Stuttgart (AP/taz) – Die Befürchtungen der 2.000 DemonstrantInnen vor der Tür der SEL- Hauptverwaltung in Stuttgart bewahrheiteten sich am späten Nachmittag: Der Vorstand des Elektronikkonzerns Alcatel SEL will in diesem und im nächsten Jahr 5.300 Stellen streichen. Ganz dichtgemacht werden sollen die Werke in Mannheim und im sächsischen Rochlitz, wo 630 und 390 Leute arbeiten. Die Zahl der Belegschaftsmitglieder wird sich damit von 21.300 Ende 1993 auf 16.000 zum Jahresende 1995 reduzieren, verkündeten die Manager.

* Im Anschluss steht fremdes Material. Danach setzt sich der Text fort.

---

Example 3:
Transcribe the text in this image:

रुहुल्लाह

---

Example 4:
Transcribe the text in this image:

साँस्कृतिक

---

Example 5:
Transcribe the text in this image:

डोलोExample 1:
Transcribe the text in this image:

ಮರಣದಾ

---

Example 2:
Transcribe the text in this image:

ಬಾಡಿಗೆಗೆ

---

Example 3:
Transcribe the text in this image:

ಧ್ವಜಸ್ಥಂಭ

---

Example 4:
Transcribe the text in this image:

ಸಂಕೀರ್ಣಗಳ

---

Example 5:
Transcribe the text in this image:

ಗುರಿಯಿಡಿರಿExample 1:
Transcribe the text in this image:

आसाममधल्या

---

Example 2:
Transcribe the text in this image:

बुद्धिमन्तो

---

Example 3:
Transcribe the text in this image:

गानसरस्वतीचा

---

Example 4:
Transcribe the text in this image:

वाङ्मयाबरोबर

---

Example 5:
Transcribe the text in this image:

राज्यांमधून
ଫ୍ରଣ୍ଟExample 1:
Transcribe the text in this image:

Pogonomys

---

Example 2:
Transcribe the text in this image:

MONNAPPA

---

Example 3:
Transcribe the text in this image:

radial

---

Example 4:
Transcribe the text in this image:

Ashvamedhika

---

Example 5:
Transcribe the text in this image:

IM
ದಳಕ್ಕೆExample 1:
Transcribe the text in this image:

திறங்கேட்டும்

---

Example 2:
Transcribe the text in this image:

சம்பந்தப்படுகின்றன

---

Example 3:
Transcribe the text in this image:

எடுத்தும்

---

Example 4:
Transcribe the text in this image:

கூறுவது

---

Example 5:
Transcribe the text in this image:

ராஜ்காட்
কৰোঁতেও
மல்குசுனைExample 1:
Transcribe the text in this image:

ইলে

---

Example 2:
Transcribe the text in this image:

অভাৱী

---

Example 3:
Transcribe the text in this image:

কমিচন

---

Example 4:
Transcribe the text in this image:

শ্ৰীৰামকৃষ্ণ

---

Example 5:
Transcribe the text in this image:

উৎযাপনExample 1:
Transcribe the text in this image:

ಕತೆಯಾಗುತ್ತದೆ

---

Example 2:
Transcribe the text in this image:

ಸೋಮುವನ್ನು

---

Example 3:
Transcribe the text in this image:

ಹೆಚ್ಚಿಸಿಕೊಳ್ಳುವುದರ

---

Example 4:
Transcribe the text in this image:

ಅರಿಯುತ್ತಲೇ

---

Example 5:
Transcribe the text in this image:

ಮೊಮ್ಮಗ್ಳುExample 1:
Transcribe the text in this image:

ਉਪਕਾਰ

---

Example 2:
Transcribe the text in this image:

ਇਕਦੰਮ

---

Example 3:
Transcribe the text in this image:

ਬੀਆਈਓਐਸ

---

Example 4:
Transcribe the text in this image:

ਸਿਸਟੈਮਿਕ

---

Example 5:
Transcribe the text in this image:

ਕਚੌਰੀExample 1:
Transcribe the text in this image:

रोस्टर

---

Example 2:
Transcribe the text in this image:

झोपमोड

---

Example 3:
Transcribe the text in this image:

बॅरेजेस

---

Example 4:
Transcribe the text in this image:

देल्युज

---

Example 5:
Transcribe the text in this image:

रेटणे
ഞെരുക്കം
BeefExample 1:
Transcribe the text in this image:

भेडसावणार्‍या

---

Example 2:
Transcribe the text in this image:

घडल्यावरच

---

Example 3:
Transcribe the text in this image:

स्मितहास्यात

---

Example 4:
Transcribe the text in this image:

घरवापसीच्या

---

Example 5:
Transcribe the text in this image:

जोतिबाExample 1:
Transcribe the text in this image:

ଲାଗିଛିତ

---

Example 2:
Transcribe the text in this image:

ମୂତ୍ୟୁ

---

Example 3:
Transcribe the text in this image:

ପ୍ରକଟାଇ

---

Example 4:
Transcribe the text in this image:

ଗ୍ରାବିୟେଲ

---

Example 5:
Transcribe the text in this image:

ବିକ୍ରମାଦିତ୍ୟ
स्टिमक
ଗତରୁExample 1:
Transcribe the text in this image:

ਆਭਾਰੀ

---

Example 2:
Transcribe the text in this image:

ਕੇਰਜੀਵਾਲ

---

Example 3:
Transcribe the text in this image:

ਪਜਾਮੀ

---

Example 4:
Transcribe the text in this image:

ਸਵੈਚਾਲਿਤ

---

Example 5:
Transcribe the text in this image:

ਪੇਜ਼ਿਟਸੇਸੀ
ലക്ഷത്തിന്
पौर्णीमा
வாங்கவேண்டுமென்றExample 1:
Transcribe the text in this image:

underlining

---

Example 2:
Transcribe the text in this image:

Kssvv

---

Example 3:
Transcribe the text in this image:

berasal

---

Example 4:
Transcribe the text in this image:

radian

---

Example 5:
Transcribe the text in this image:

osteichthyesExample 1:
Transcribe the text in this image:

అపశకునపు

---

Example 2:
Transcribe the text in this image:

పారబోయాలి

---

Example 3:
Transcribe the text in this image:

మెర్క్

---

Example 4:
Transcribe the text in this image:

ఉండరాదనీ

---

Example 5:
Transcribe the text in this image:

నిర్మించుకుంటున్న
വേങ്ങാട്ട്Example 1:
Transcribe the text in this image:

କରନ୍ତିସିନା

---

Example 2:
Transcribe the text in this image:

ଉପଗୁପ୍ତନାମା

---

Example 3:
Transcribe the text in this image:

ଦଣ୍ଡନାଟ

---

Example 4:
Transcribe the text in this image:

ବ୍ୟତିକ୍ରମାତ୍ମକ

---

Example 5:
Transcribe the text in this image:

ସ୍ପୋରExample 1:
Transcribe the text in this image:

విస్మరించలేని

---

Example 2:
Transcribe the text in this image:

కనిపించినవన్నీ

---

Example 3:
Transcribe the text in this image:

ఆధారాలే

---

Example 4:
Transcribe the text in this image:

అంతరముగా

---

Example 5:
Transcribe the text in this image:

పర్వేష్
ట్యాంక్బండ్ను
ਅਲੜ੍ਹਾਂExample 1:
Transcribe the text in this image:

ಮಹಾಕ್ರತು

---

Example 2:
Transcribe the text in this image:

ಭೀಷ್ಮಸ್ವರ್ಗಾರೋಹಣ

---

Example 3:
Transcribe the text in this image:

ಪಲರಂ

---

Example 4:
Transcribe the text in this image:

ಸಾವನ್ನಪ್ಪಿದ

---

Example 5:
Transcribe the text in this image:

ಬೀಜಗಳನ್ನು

Begründet wird die Massenentlassung mit einem dramatischen Ergebniseinbruch. Nach 5,6 Milliarden Mark Umsatz im vergangenen Jahr wird für 1994 mit einem Rückgang um knapp vier Prozent auf 5,4 Milliarden gerechnet. 300 Millionen Mark Miese weist die Bilanz aus. Hinzu kommen Rückstellungen von 200 bis 300 Millionen Mark, die für Restrukturierungsaufwendungen verwendet werden sollen. Die Geschäftsführung hofft, durch den Massenrausschmiß die Kosten um 400 Millionen Mark zu senken.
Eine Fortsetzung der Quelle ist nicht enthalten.